In the history of the European Union, 2013 will go down as the year in which the barriers of electronic invoicing were removed. New European Directives intend to use technology to improve business processes, with the objective of reducing costs and increasing business efficiency. As such, the European Commission wants to promote electronic invoicing and ensure widespread usage of electronic invoices by the year 2020.

A Journey Through Electronic Invoicing Legislation in the European Community

Since 2001, the European Union regulates electronic invoicing through Directive 2001/115/EC1 . Twelve years later, Directive 2010/45/EU2 – which in most member countries was implemented before January 1st, 2013 – amended the existing regulatory framework for electronic invoicing.

Council Directive 2001/115/CEwas created as a response to the need to legislatively determine how paper and electronic invoices should coexist. In addition to ordinary requirements, the Directive also established that Member States should accept invoices sent by email as long as their authenticity of origin and integrity of content was guaranteed through one of the following methods:

  • An Advanced electronic signature.
  • A recognized system of computerized data exchange, also called “EDI”, for its acronym in French (Échange de Données Informatisé).

Despite the initial intention of the European Commission to standardize legislation on electronic invoicing, in practice, the Directive was ambiguous and caused many problems in intra-EU transactions.
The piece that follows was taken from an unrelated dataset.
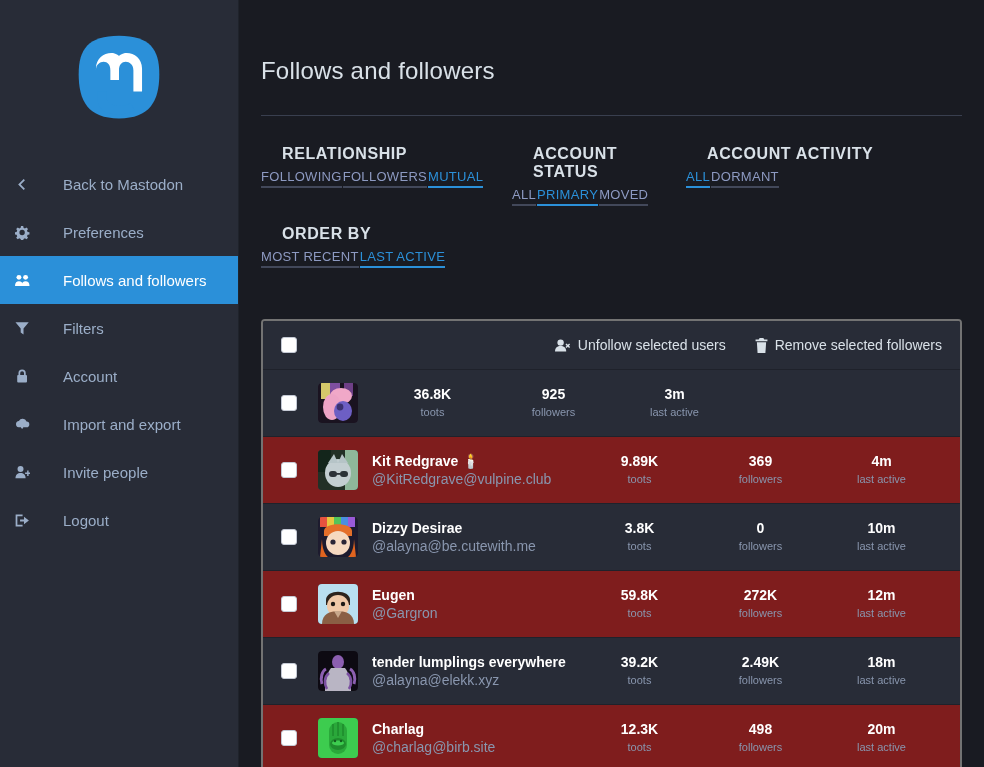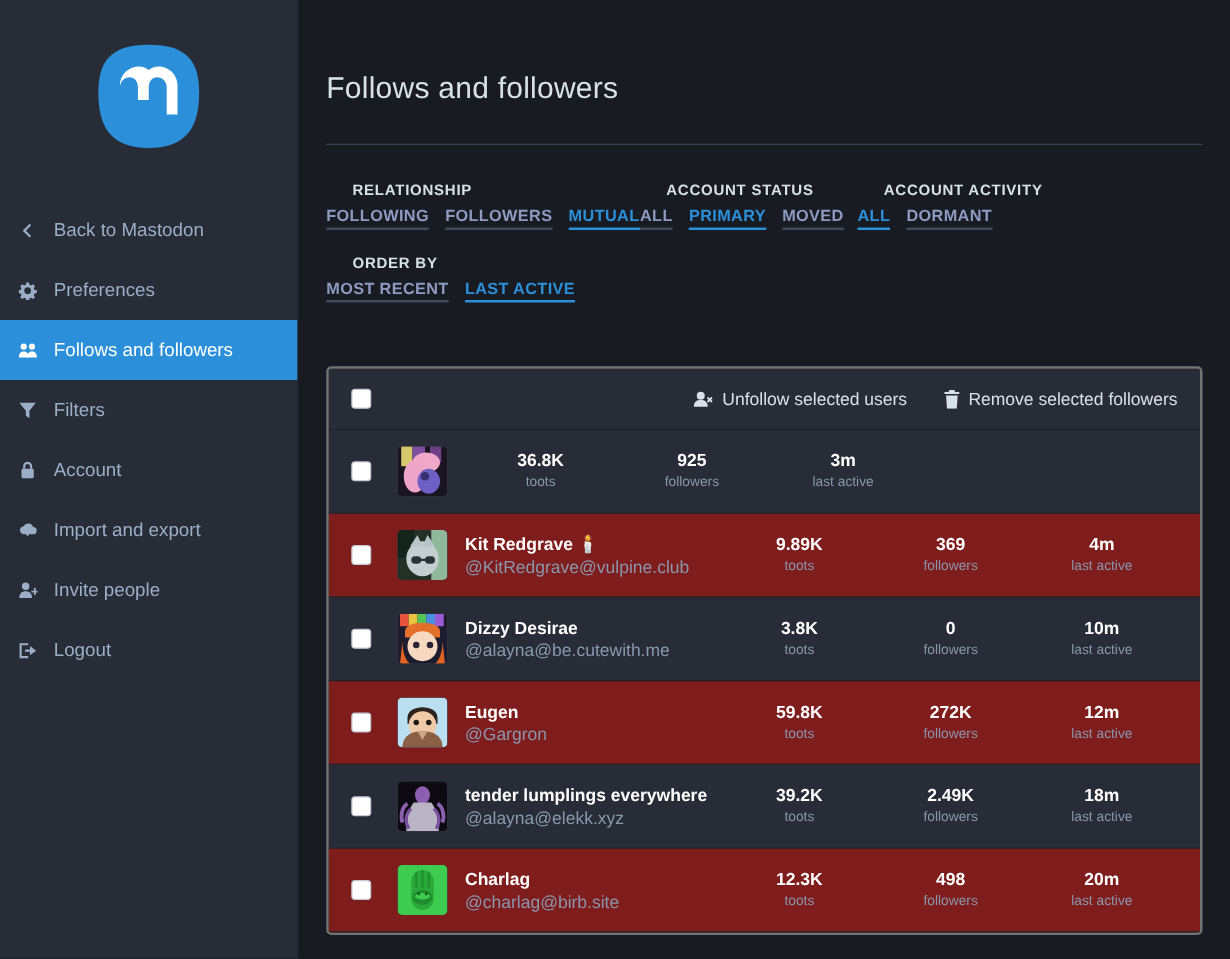"RELATIONSHIP" .filter-title { font-size: 12px -> 16px }
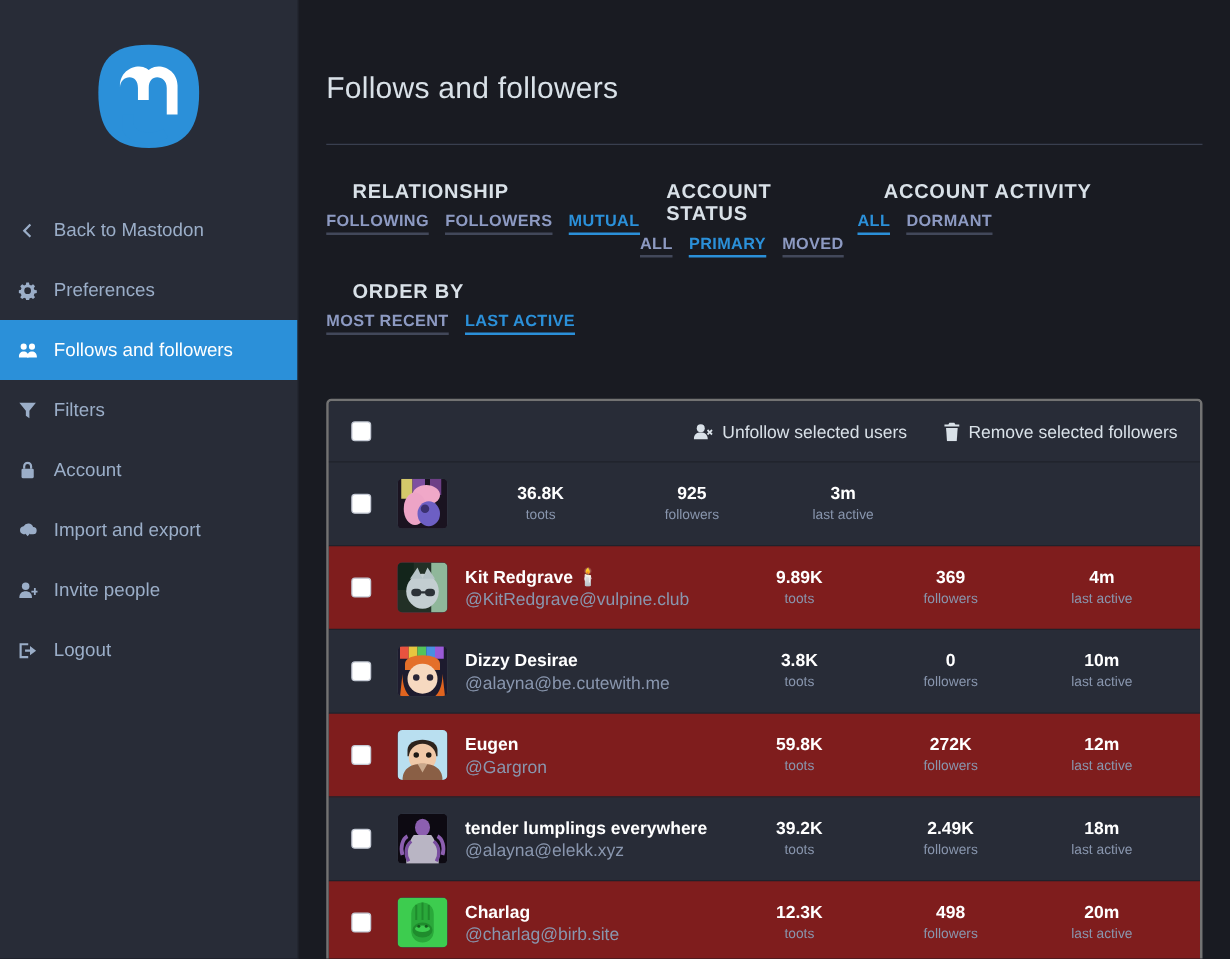"Back to Mastodon" .nav-item { gap: none -> 20px }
Some of the contradictory statements defined in the Directive are the following:

  • Member States that wanted to toughen the requirements for valid electronic invoicing via advanced electronic signatures and qualified electronic certificates, were allowed to do so.
  • Member States could not impose any other obligations related to the use of electronic invoices.
  • Member States were allowed to adopt and approve internal regulations to determine the validity of an electronic invoice, without the need of using any of the two recognized techniques (advanced electronic signature and EDI systems).

Among other consequences, this meant that it was difficult for companies from “flexible” States to interact with companies from more “severe” countries. After all, the first had to meet the regulations of the country of destination, to meet the requirements of the State of the latter. Even among Member States that demanded an advanced electronic invoice there were difficulties, as they were managing different security levels (through an advanced electronic signature or a qualified electronic signature).

Luckily, Directive 2010/45/EU – implemented throughout the year 2013 – partially corrects this situation of uncertainty surrounding electronic invoicing. The main differences between the two directives are the following:

  • Paper and electronic invoices are equal on a legal and fiscal level.
  • The authenticity of origin and integrity of content are still required in both formats, but members are not obliged to use an electronic signature or EDI exchange system. With the new Directive, other systems based on internal corporate controls are also allowed.
  • The invoice recipient must accept receiving invoices in electronic format, while this is still not mandatory in the case of paper invoices.

A Critical Point of View

With Directive 2010/45/EU, the supplying company and the customer are free to choose the desired method to guarantee the authenticity of origin and integrity of the electronic invoice. After all, since 2013, a new and third option for control has gained relevance, apart from the electronic signature and EDI data exchange. This third method allows companies to use other systems based on internal controls.

However, this new option -internal business control- is a wide and ambiguous concept, because more than one type of method is allowed, such as comparing the invoice to the corresponding bank payment. A consolidated business modus operandi will only possible after a period of day-to-day implementation.

On the other hand, the fact that the requirement of acceptance by the recipient only applies to electronic invoicing and not to paper format, shows that the EU is giving time to businesses and consumers to get used to the new digital scenario.

There is no doubt that the implementation of these new invoicing process mechanisms will greatly simplify invoice generation, delivery and reception, which, in turn, will result in cost reductions. On the other hand, the problems related to safekeeping and custody caused by the electronic signature will disappear.